【ニッポン未解決事件ファイル】(28) 小野悦男事件(1996年)――首都圏女性暴行殺人、無罪とされた男が犯した罪

首都圏で発生した連続女性暴行殺人事件。犯人と思われる小野悦男は、一度は逮捕されたものの、一転して無罪に。だがその後、残忍な殺人を犯した。冤罪を訴えた小野の支持者たちは今、何を思うのか――。 (取材・文/ノンフィクションライター 八木澤高明)

20170908 09
「俺も土いじりが好きでさぁ、庭に畑を作ってんだぁ」――。東京都足立区にある都営東栗原団地に住む主婦の相沢広子が紫陽花の剪定をしていると、背後から茨城訛りの言葉で話しかけられた。振り返ると、人懐っこい笑顔を浮かべ、一見朴訥な雰囲気を持った男が立っていた。その男が、首都圏連続女性殺人事件で逮捕されたものの無罪となり、冤罪のヒーローとして世間で騒がれている小野税男だと知るのに、時間はかからなかった。1968年から1974年にかけて、東京・千葉・埼玉で11人の女性が強姦された後、焼かれたり、埋められて殺害される等の事件が起きていた。そして、現場周辺で女性宅に忍び込み、窃盗事件を起こしていた小野税男が、容疑者として逮捕された。茨城県行方市出身の小野は、少年時代から盗みを繰り返し、中学を満足に卒業することなく少年院に入るな等、素行の悪さは地元でも有名であった。故郷を離れた小野は、都内に暮らす親族の家等を転々としながら、建設現場等で働き、相変わらず窃盗・詐欺・暴行等の犯罪を繰り返し、逮捕された時点で前科8犯であった。逮捕後の取り調べの中で、小野は一度は自白したが、一転して無実を訴えると、文化人や弁護士によって『小野悦男さん救援会』が結成され、世間の耳目を集めた。1986年の1審では無期懲役が言い渡されたが、1991年の2審で無罪を勝ち取ったのだった。

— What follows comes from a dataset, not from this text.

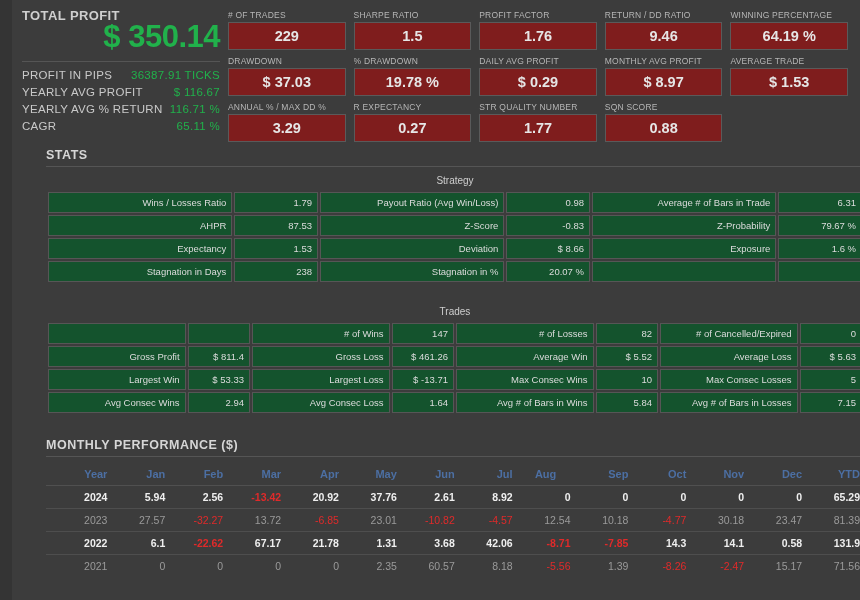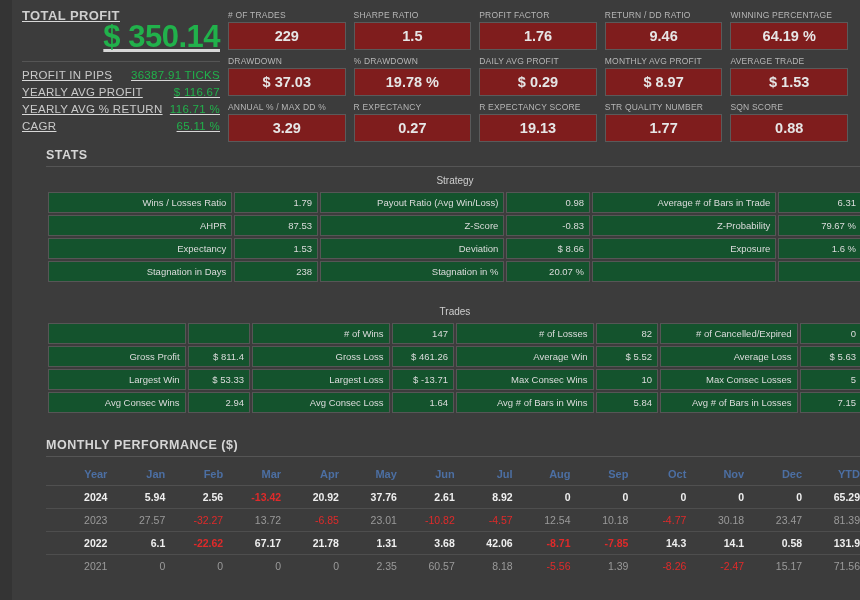"TOTAL PROFIT" .summary { text-decoration: underline -> none }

昨今の足利事件や東電OL殺人事件等、冤罪事件の走りとも言えるが、決定的に違うのは、被告であった小野が過去にも犯罪を繰り返し、真面な市民とは言い難い点にあった。16年ぶりに自由の身となった小野は、東栗原団地に母親と2人で住み始めた。前出の相沢が言う。「それからよく話すようになって、小野さんが育てた花を貰ったりしてね。あの人は愛想がいいんだけど、腹に一物あって陰があるっていうのかな、何を考えているのかわからないようなところがあったよね。偶にぽつりと言ったりするのよ。『俺は農家の息子だから、土のことはよくわかっている。死体は埋めちゃえばわからないんだ』とかね。無罪で出てきたけど、『この人、やっていたんだろうな』って思ったわよ」。小野を身近に見ていた彼女が感じていた薄気味悪さ。その一方で小野は、マスコミに冤罪のヒーローとして登場し続けていた。朝日新聞が1994年12月、横浜の工事現場で働き、日当から6000円を貯金に回し、慎ましやかに母親と暮らしているという小野の姿を記事にしている。紙面の写真で笑顔を浮かべる小野。その心の内は何を考えていたのだろうか? 1996年1月、小野が住む団地から程近い足立区東六月町の駐車場で、首無しの女性の焼死体が発見される。事件発生当初から、警察は小野を疑った。内偵を進めていくうちに、小野が自宅近くの公園で幼女暴行事件を起こした。逮捕後に小野をDNA鑑定すると、女性の焼死体から発見されたDNAと一致した為、小野は女性殺害を認めることとなった。逮捕後、小野の部屋の裏庭から女性の首が発見され、小野は冤罪のヒーローから人殺しへと転落したのだった。その前兆を、相沢は既に見ていた。「お母さんが亡くなってからかね、女関係も派手になっていったの。当時、アル中の女性がこの団地に住んでいて、私が面倒を見ていたんだけど、小野さんは彼女とつき合っていたのよ。それ以外にも方々で声をかけていてね。首無しの死体が発見された時も聞いたのよ、『アンタじゃないの?』って。そうしたら、笑って何も言わなかったけどね。事件のことはよく覚えているわよ。小野さんの裏庭のところで警察犬がワンワン鳴いて、凄い煩くて、全然動こうとしなかったのよ」。未解決のまま時効となってしまった首都圏連続女性殺人事件については、小野は未だに一貫して関与を否定し続けている。